■ EXERCISE ■
A faithful copy of each entry below is expected, with the images removed.

··· SOURCE RECORDS ···

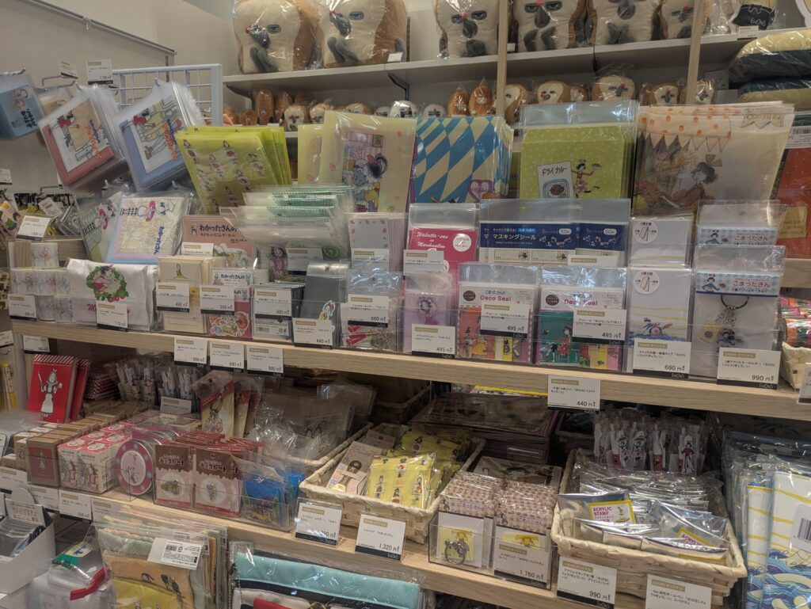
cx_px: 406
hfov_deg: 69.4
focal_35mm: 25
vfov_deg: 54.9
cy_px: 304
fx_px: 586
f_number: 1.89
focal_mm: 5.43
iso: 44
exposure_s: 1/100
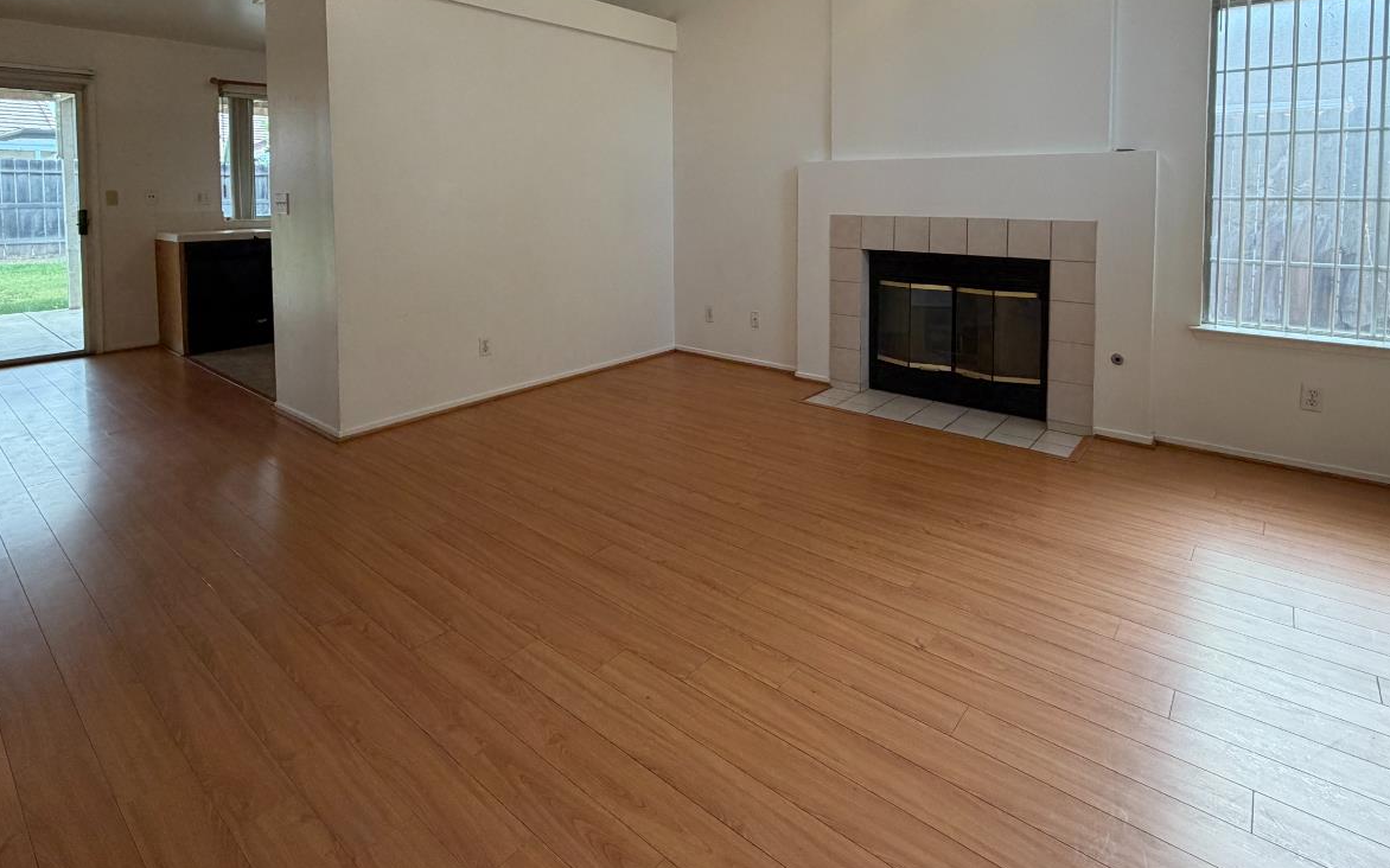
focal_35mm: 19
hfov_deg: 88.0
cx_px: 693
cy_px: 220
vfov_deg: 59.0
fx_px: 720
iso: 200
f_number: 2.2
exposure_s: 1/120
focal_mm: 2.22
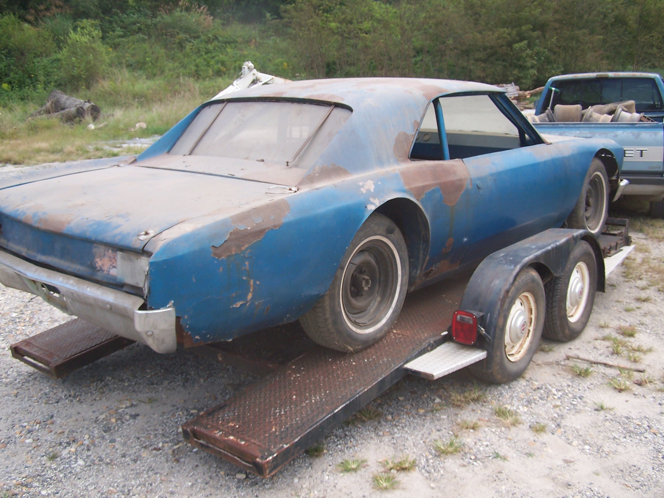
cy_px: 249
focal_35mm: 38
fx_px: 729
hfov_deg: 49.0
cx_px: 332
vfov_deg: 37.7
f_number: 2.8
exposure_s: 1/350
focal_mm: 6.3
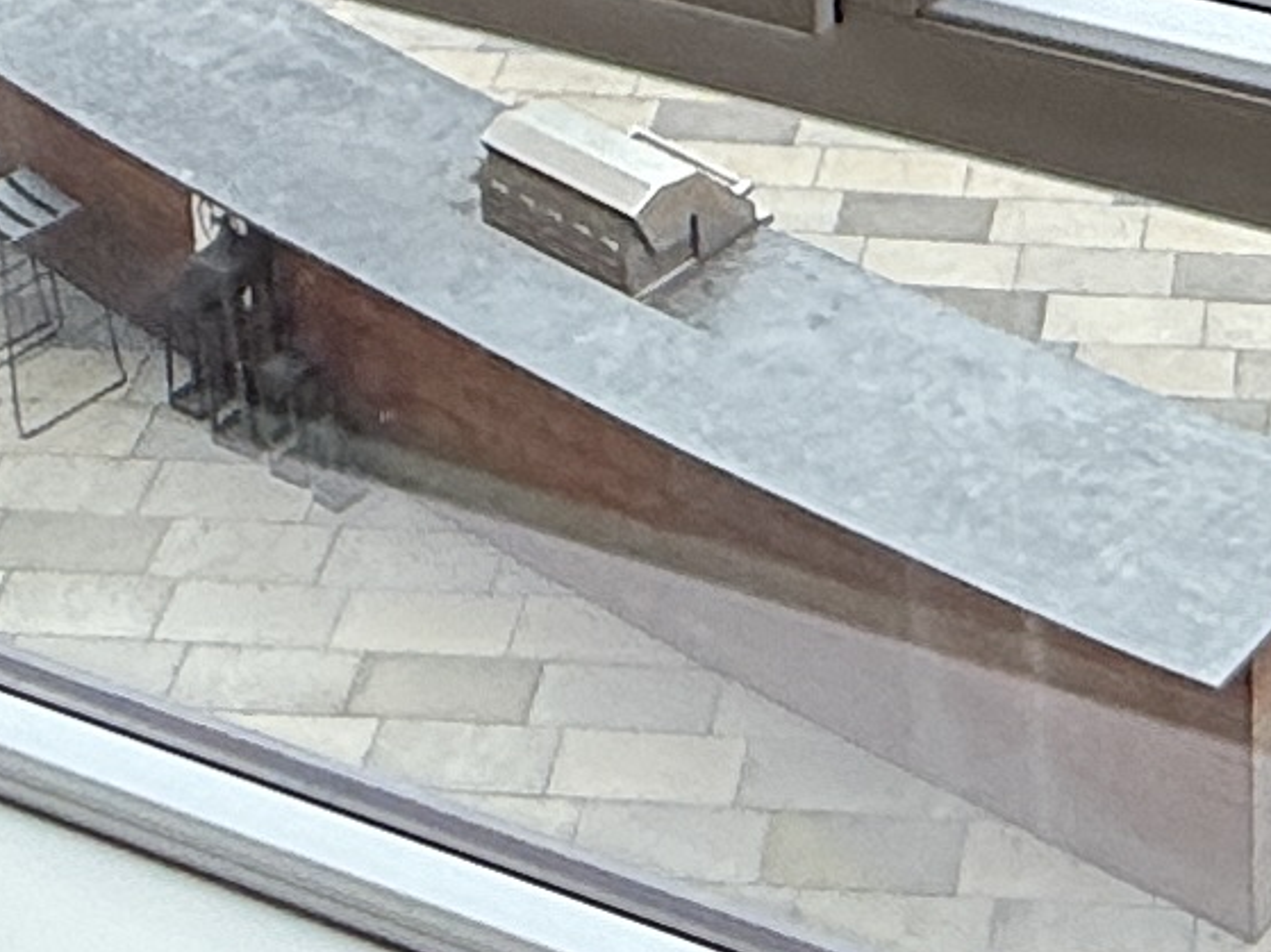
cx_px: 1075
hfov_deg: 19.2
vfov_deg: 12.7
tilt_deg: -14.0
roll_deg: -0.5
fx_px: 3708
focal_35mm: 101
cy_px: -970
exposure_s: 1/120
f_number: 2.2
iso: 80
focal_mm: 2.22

···

■ RESPONSE FOR THIS EXERCISE ■
cx_px: 406
hfov_deg: 69.4
focal_35mm: 25
vfov_deg: 54.9
cy_px: 304
fx_px: 586
f_number: 1.89
focal_mm: 5.43
iso: 44
exposure_s: 1/100
focal_35mm: 19
hfov_deg: 88.0
cx_px: 693
cy_px: 220
vfov_deg: 59.0
fx_px: 720
iso: 200
f_number: 2.2
exposure_s: 1/120
focal_mm: 2.22
cy_px: 249
focal_35mm: 38
fx_px: 729
hfov_deg: 49.0
cx_px: 332
vfov_deg: 37.7
f_number: 2.8
exposure_s: 1/350
focal_mm: 6.3
cx_px: 1075
hfov_deg: 19.2
vfov_deg: 12.7
tilt_deg: -14.0
roll_deg: -0.5
fx_px: 3708
focal_35mm: 101
cy_px: -970
exposure_s: 1/120
f_number: 2.2
iso: 80
focal_mm: 2.22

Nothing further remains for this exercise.